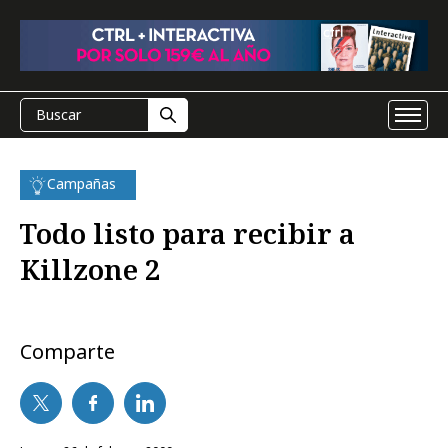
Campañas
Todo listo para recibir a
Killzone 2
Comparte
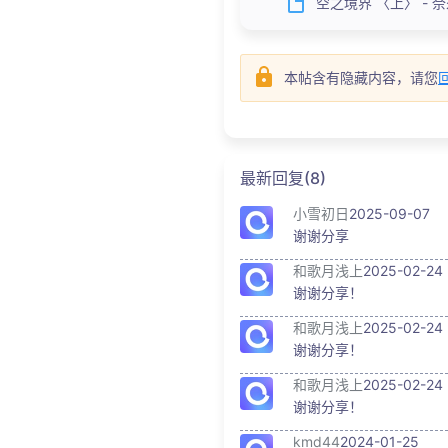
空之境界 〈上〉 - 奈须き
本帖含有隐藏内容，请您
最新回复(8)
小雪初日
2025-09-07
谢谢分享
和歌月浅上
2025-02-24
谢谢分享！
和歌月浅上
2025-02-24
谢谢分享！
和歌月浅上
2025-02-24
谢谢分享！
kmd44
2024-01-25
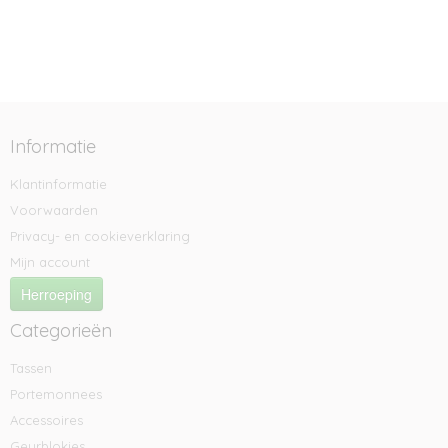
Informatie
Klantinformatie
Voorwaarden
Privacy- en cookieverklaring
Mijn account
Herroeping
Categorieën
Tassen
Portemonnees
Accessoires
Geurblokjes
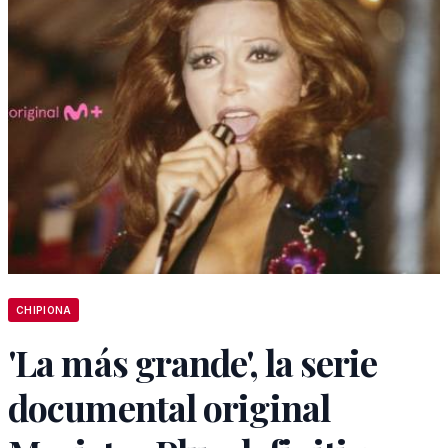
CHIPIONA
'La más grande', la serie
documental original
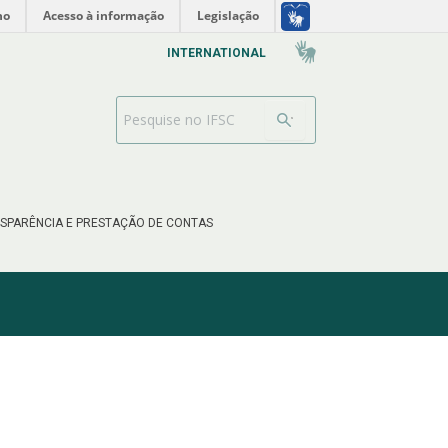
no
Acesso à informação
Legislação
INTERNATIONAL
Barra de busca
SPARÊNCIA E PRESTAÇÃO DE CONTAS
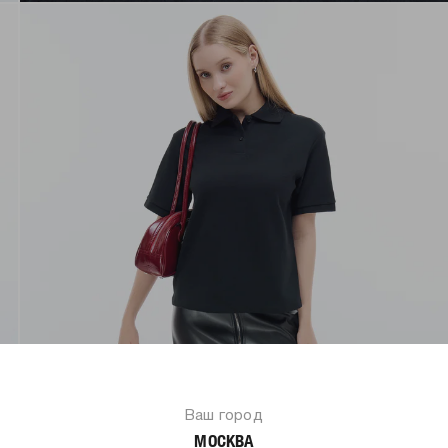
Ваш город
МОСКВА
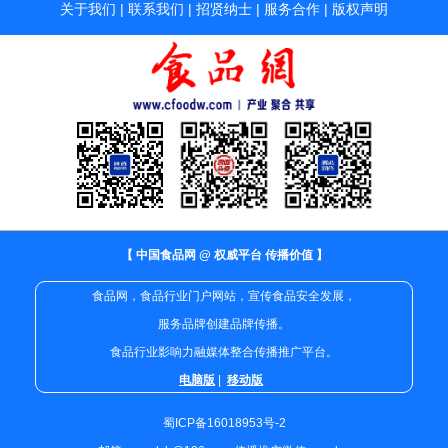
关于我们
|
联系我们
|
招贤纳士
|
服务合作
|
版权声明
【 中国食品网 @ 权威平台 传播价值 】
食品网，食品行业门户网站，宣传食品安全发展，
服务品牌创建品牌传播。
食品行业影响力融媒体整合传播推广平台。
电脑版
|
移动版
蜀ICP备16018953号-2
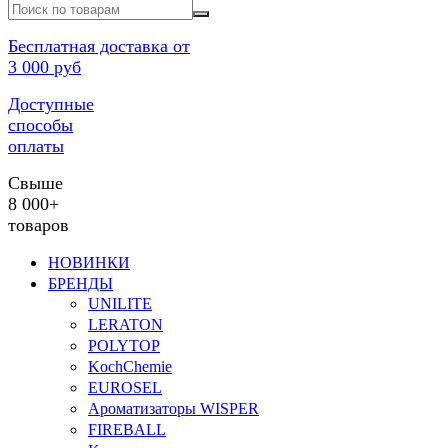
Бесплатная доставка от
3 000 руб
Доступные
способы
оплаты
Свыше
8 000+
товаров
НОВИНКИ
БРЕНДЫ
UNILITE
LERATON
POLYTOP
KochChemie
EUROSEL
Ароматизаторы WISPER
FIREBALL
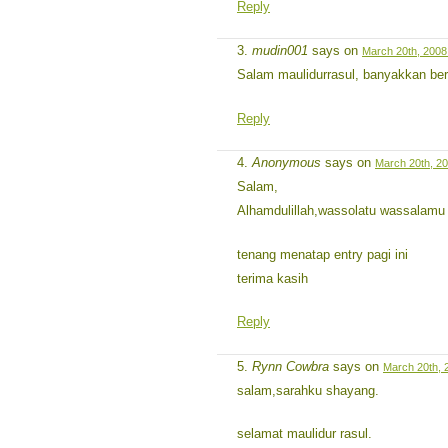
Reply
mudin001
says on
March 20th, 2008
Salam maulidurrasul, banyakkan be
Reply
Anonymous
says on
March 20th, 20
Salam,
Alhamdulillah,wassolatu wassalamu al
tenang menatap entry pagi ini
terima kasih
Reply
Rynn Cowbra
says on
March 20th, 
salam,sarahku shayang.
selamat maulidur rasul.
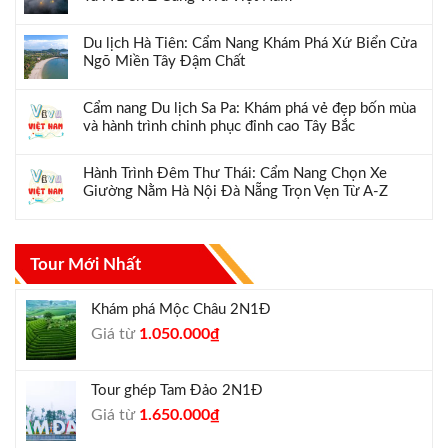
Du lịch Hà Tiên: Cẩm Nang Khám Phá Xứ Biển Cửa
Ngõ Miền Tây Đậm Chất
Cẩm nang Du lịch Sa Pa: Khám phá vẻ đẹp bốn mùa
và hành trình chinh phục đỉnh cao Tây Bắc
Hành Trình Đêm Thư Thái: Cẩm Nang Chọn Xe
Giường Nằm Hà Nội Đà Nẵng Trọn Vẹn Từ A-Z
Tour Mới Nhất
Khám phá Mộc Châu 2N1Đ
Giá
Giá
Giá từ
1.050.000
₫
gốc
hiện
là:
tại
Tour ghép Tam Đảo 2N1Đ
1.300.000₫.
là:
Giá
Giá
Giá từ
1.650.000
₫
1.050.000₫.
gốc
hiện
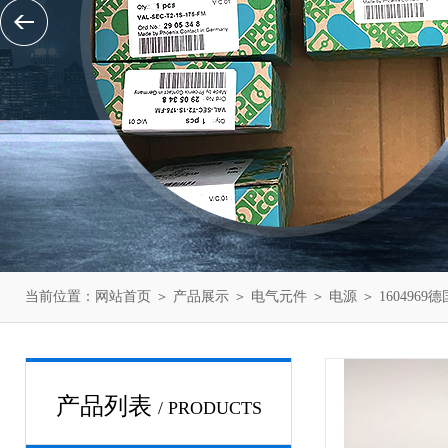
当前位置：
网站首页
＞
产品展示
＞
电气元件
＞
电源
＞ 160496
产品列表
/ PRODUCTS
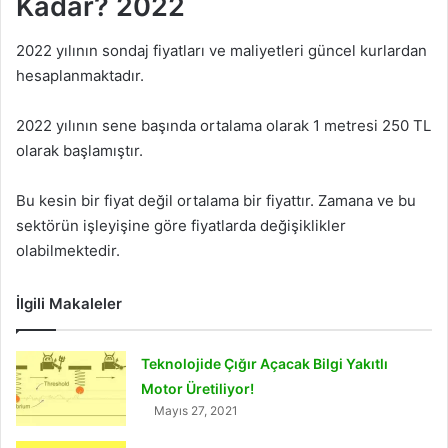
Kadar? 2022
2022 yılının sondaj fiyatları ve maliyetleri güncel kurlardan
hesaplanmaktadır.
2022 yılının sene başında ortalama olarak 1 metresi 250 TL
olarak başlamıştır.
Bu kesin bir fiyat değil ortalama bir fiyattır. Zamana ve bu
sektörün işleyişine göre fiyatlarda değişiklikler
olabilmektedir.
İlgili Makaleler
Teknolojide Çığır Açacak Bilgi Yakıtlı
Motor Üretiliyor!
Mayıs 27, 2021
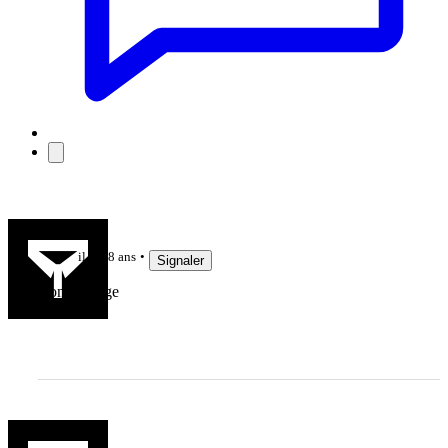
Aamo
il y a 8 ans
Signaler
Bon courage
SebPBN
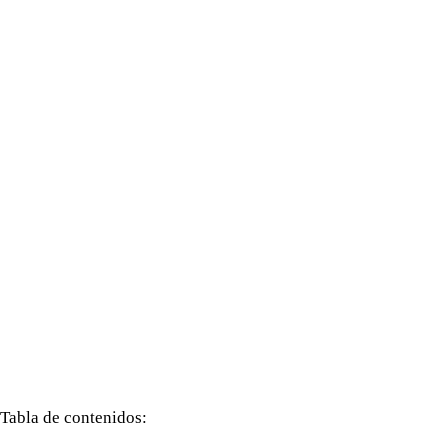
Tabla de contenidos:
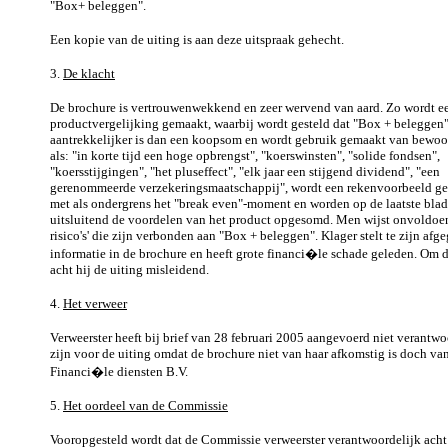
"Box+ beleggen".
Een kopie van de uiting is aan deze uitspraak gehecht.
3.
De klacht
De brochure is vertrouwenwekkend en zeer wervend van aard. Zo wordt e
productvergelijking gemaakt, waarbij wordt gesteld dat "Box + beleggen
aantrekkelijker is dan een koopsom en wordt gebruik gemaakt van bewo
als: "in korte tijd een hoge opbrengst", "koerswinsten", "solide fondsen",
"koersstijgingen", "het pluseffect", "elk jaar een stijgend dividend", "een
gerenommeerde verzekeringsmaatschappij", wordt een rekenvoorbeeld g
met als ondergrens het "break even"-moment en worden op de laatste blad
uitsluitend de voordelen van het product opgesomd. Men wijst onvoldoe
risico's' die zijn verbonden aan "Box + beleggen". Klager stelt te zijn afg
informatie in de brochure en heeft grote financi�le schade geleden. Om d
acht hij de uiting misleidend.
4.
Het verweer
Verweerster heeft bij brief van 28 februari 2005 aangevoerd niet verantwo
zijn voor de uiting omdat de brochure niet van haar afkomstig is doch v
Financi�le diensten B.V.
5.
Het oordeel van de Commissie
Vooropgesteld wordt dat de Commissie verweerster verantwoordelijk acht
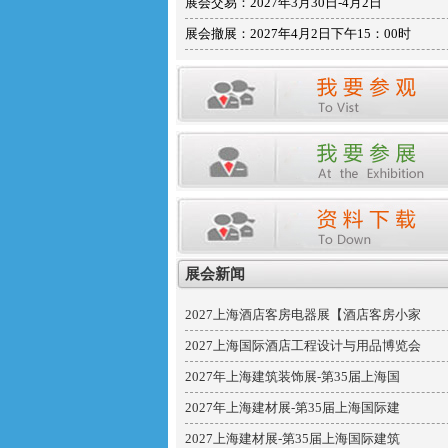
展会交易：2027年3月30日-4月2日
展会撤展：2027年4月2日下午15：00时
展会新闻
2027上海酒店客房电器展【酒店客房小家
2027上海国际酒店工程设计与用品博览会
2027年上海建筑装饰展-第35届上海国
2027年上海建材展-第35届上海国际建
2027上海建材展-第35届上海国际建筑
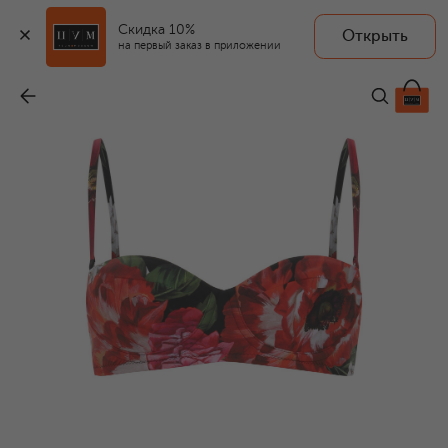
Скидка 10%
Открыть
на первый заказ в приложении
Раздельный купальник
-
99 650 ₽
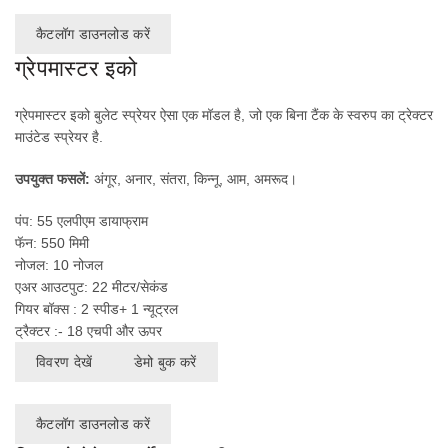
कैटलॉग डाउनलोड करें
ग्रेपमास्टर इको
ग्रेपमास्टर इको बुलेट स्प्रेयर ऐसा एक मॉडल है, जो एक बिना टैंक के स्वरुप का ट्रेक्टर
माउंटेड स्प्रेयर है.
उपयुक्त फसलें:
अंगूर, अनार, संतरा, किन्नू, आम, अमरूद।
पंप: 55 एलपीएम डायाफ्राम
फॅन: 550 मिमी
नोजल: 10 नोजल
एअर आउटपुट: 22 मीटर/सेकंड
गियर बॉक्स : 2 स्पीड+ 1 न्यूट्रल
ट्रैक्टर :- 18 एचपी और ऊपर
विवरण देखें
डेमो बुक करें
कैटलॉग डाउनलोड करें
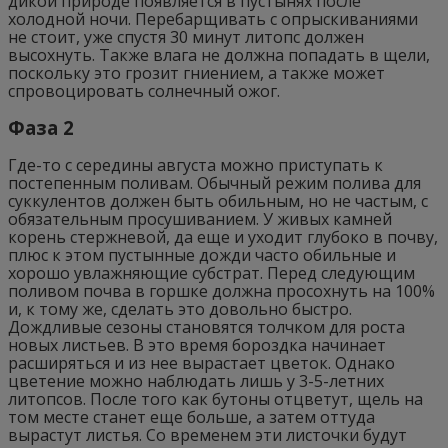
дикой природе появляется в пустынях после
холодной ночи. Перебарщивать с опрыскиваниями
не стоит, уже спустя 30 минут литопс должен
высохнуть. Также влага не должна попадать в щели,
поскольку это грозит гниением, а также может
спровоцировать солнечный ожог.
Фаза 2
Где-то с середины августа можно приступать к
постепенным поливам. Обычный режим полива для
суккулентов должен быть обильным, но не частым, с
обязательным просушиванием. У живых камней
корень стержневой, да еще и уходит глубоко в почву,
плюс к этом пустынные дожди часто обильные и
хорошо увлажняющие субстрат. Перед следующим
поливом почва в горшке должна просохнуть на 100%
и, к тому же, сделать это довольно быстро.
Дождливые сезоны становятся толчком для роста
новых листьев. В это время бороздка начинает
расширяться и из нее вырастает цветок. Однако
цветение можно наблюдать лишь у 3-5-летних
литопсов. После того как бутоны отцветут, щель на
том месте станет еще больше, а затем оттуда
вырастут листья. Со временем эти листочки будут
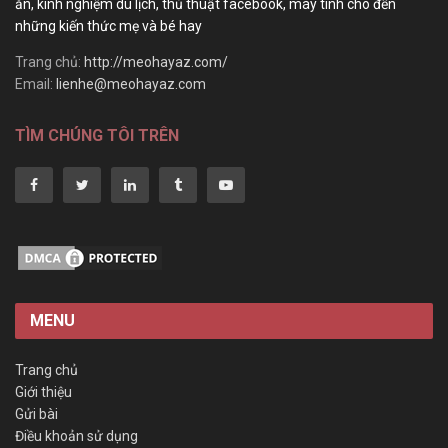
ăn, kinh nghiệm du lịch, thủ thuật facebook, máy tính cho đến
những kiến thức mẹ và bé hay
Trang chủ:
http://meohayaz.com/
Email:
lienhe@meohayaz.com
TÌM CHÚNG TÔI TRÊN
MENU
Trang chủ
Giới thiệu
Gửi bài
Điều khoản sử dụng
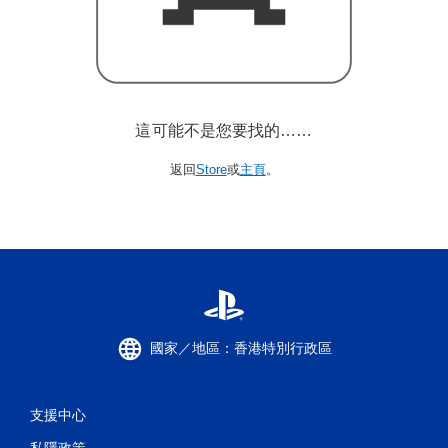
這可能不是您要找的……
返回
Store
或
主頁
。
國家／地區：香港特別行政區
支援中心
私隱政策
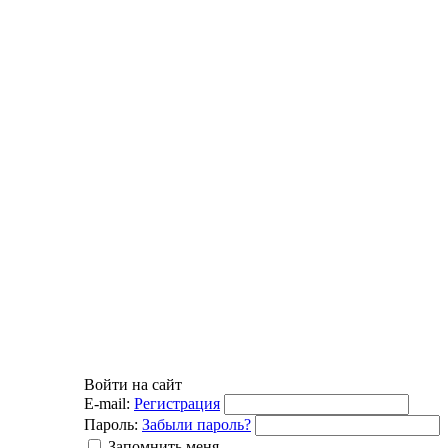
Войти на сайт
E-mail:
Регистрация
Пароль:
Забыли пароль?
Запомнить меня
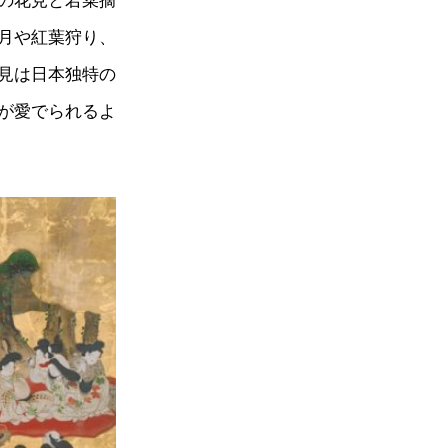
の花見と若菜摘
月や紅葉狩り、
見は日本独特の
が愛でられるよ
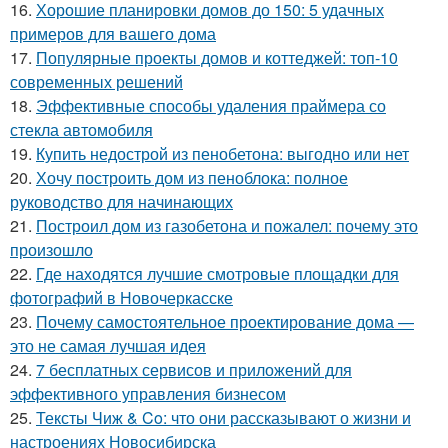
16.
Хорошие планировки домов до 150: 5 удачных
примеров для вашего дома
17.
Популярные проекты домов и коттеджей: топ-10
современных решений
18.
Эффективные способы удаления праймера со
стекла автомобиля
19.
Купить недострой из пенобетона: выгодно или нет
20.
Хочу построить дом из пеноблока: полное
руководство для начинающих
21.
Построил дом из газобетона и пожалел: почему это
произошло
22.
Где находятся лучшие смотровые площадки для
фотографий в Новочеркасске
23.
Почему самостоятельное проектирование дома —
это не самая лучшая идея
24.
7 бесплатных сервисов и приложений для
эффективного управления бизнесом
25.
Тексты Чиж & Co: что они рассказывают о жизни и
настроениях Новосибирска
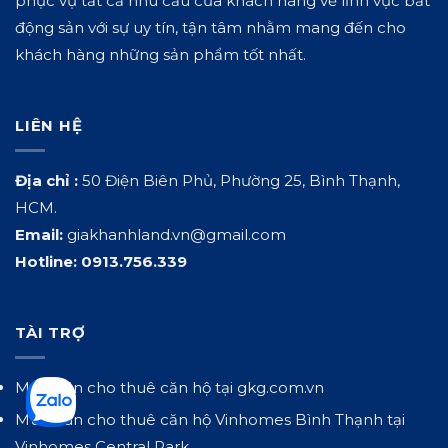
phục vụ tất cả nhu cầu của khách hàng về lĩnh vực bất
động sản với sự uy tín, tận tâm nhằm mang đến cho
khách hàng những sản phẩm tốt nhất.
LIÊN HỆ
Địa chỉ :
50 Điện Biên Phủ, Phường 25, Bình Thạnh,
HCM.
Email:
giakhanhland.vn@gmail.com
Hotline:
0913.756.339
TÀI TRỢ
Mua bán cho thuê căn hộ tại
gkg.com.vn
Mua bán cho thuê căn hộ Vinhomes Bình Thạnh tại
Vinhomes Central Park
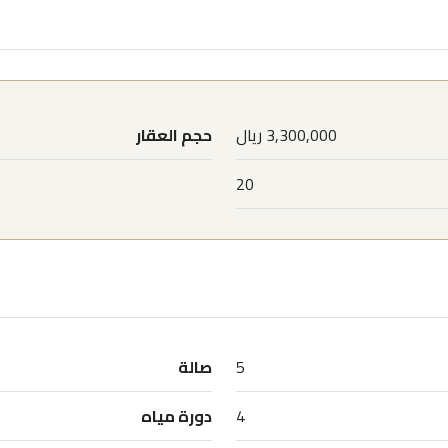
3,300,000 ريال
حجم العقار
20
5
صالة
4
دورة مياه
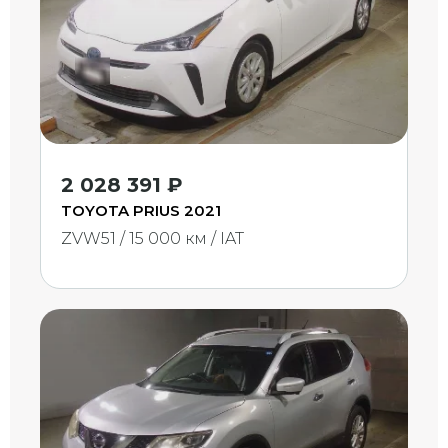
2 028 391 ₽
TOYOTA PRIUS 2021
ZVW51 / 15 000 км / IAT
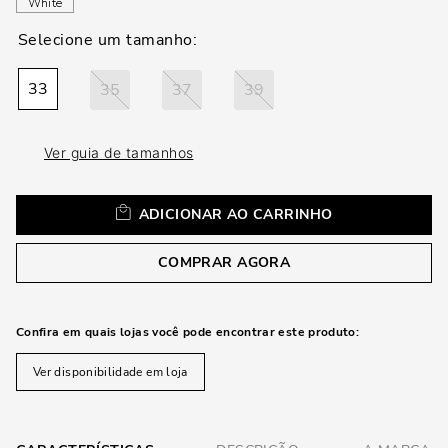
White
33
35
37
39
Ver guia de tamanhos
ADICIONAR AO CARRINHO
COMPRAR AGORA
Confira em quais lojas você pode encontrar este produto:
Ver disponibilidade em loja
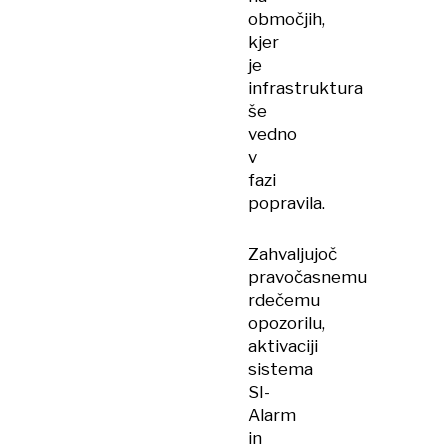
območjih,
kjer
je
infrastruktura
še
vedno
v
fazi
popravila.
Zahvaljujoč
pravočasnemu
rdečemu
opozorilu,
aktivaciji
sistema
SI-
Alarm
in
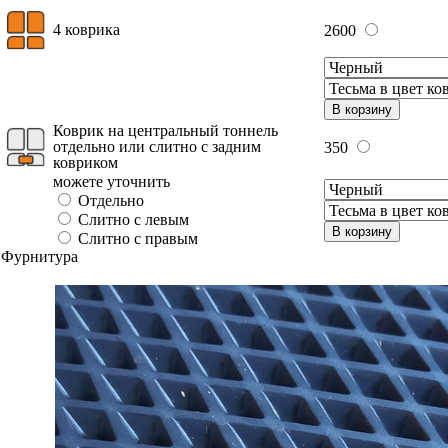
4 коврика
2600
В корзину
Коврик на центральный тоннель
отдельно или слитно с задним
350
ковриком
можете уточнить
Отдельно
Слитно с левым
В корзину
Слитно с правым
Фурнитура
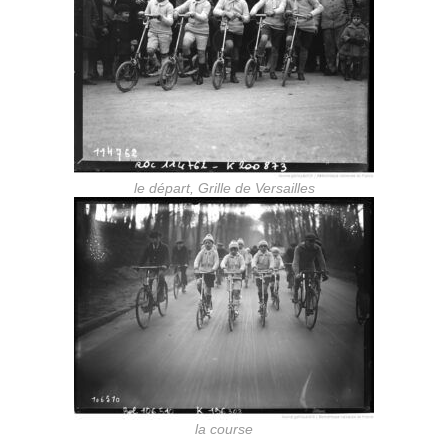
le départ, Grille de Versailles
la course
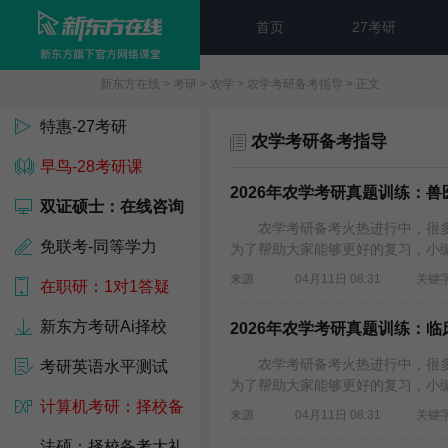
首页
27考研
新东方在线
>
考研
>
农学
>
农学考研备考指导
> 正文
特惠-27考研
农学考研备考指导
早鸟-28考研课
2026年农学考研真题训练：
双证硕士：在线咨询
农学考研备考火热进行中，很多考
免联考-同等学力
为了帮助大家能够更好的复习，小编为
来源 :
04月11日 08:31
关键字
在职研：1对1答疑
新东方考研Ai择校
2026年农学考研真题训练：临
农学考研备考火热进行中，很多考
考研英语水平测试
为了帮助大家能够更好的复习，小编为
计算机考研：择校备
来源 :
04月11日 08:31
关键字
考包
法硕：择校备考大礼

::::

What to produce = Return each line from the entries above that includes "zijn".

Task output =
risico's' die zijn verbonden aan "Box + beleggen". Klager stelt te zijn afg
zijn voor de uiting omdat de brochure niet van haar afkomstig is doch v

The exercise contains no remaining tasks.